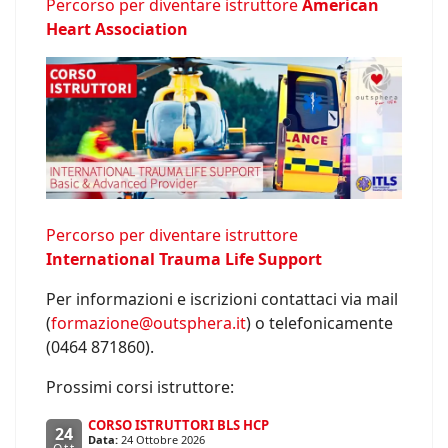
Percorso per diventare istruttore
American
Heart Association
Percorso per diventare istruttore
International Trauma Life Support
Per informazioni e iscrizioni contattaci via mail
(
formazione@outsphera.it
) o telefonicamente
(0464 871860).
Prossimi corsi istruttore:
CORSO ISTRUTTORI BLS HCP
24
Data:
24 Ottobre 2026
════════
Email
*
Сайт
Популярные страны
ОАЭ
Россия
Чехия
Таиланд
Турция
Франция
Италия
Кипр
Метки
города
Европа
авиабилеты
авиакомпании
════════
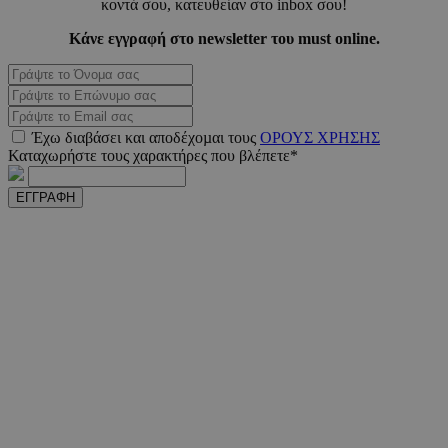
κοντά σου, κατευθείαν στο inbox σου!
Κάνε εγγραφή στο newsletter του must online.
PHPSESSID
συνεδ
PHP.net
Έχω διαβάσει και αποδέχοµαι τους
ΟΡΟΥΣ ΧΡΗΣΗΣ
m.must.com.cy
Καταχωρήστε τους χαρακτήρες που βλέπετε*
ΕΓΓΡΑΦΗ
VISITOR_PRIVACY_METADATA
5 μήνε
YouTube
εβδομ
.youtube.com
════════
* **Your objective**: Show all lines in the entries above where the string "τους" appears.

* **Exercise solution**:
Έχω διαβάσει και αποδέχοµαι τους
Καταχωρήστε τους χαρακτήρες που βλέπετε*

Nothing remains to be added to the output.